You never really believed that patience was a virtue, did you. That’s just a stalling feature rolled out by people who can’t make things happen. And what’s wrong with the right now, anyway? Well, sorry kid, turns out you were wrong, they were right. Live with it. As proof I offer you dinky little Oxfam-shop urban-folk rag dolls Alfie and this, their fourth album. Only they aren’t exactly dinky little Oxfam-shop urban-folk rag dolls any longer. Not quite.

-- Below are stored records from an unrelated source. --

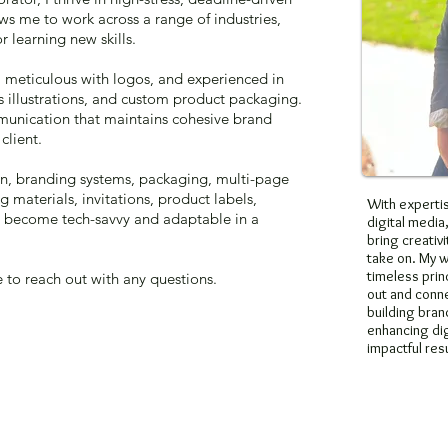
s me to work across a range of industries,
r learning new skills.
, meticulous with logos, and experienced in
’s illustrations, and custom product packaging.
ommunication that maintains cohesive brand
client.
gn, branding systems, packaging, multi-page
g materials, invitations, product labels,
With expertis
ve become tech-savvy and adaptable in a
digital media,
bring creativi
take on. My 
timeless prin
e to reach out with any questions.
out and conne
building brand
enhancing dig
impactful resu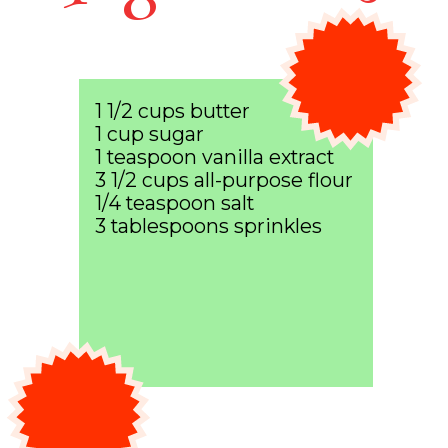
1 1/2 cups butter
1 cup sugar
1 teaspoon vanilla extract
3 1/2 cups all-purpose flour
1/4 teaspoon salt
3 tablespoons sprinkles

They gave almost everyone the slip after their first record, the disjointedly amicable ‘If You Happy With You Need Do Nothing’. The follow-ups, ‘A Word In Your Ear’ and ‘Do You Imagine Things?’ might have seen them become increasingly lucid, exploring California’s musical sunshine through folk of ages – seams were re-stitched, bagginess reeled in, no mistaking – but though there was agreeable ambling, and a few surges upward, people weren’t changed from looking the other way. Probably most importantly, there was no killer lead off single.
Step this way, ‘Your Own Religion’. A soaring rich, organic, extra choc-chip scoop of sweet, cascading psychedelia that feels like it might just carry on till it reaches an ocean of the stuff, which you could swim in till the end of your days. It’s part Flaming Lips, part British Sea Power, part The Charlatans, and every time is over far too soon. It is their best single and it has your undivided attention. The clincher is though that it’s not the only one. There is at least one other up to the same task, in the shape of the title track, a spacey organ romp of heavy harmony and free-spirited melody. And that’s not to mention a whole album of back-ups.

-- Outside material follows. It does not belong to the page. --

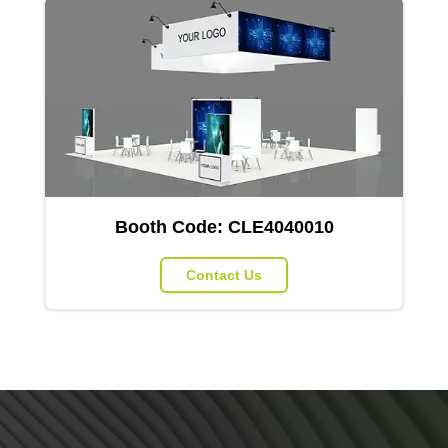
Booth Code:
CLE4040010
Contact Us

They still play guitars with the taste of campfires locked into the wood, they still give the impression of wherever their feet may be their heads are in the clouds, they are still headed up by the same distracted bumbling courtesy of Lee Gorton. But their horizons seem to have broadened immeasurably. ‘All Too Heavy Now’ has both the intense ethereal serenity of Joy Zipper and the playful guitars of Sonic Youth. ‘Wizzo’ has the wide-eyed character of ‘Parklife’ Blur, in an airier kingdom of fantasy, keyboards spilling down cloud-covered staircases. And whenever you think you’ve got your eye on them you’re blindsided by an unseen gust. If they’ve not matured they’ve certainly come of age. You can fully redeem that patience now.